"A jester walking a tightrope has an unexpected encounter."
Tightrope is a short film written and directed by Canadian artist Daniel Robichaud that features two characters, an external conflict and minimalist, surreal staging. The film was the result of a competition held at Digital Domain studio in the late 1990s, launched by then CEO Scott Ross. Employees were invited to submit a proposal for a short film that would be between two to four minutes long, with one or two characters in a minimalist environment. Daniel Robichaud’s idea won the contest and Tightrope was born.
My intention was to create a story about good vs. evil. However (…) I wanted to leave room for interpretation
The short focuses heavily on the interaction between two characters. There is no dialogue, so body gestures and facial expressions are used to communicate emotions and build conflict. Camera shots transition accordingly from wider shots to closer ones, to help portray these body and facial expressions, alternating with two-shots or over-the-shoulder shots to help cover the characters’ actions and link the jester’s tricks to the movement of the suit’s pole, hat and tie. The staging allows for unusual use of low and high angles, emulating those of a circus.

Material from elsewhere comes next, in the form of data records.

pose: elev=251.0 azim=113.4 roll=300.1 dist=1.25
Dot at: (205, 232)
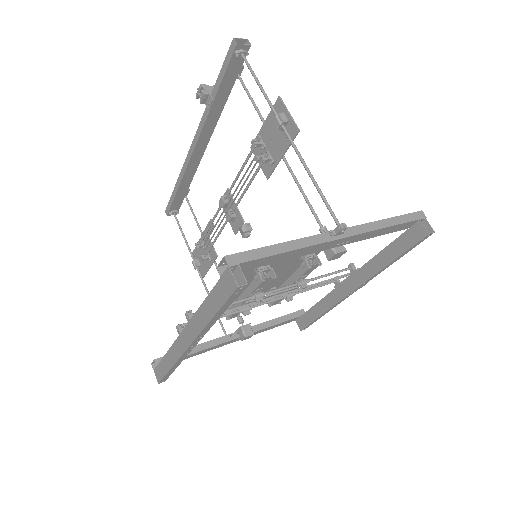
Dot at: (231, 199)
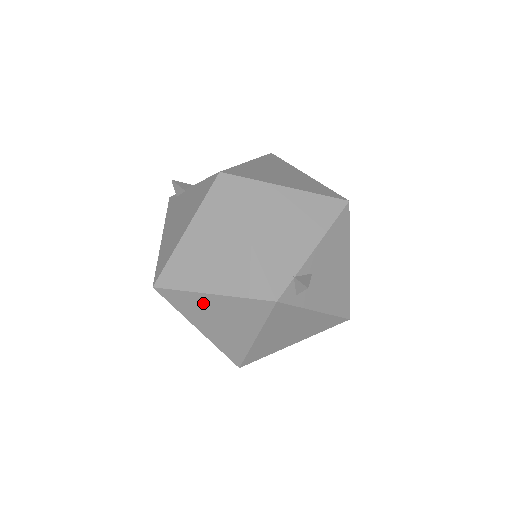
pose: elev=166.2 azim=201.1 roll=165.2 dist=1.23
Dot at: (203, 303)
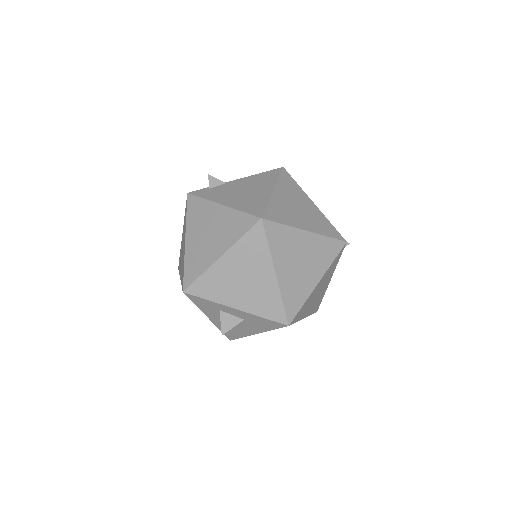
Dot at: (296, 240)
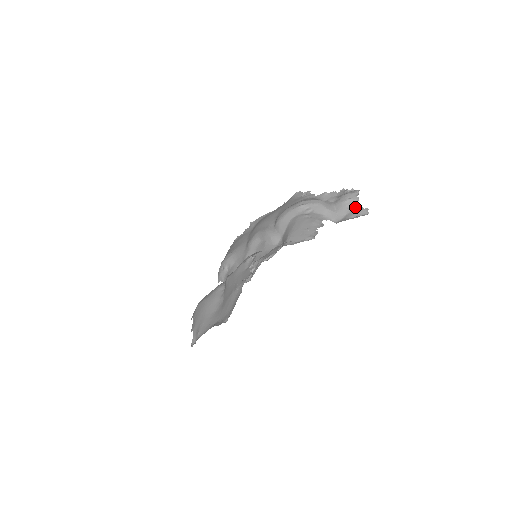
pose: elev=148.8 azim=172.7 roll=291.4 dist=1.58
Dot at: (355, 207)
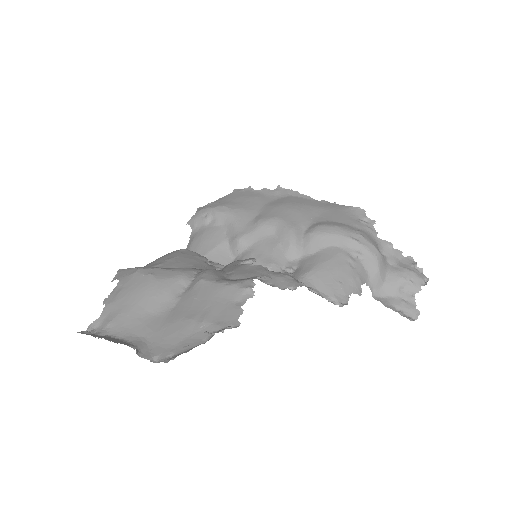
Dot at: (408, 297)
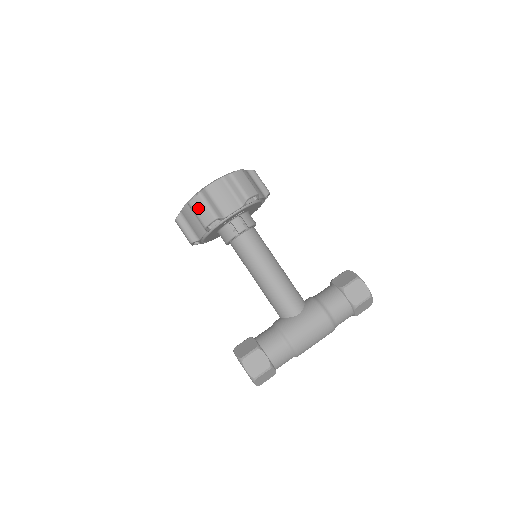
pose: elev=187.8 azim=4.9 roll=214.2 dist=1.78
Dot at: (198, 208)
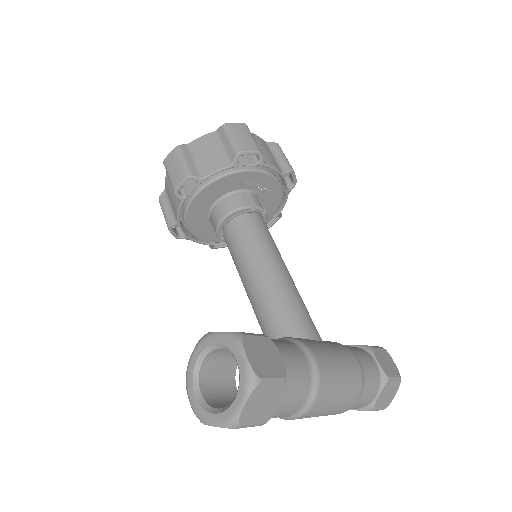
Dot at: (238, 132)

Character design plays an important role, the contrasting aesthetics and personalities of the playful jester and the serious suit help build the conflict. The short uses a stylized, surreal aesthetic, with a minimalist use of elements and a non-realistic staging that borrows some elements from theater (or circus). Interestingly enough, along with camera movements and slanted angles, the environment is also used expressively to transmit mood and emotions.
The surreal, unexpected plot, tension, humor, creativity, purportedly unconscious vendetta and elements of magic help make for a very enjoyable short.
It’s worth noting that Tightrope was created with the 3D animation software Softimage and widely used by the developers of the software to publicize its capabilities after the film’s release. The developers actually provided direct support to Daniel Robichaud and his team during the production of the film.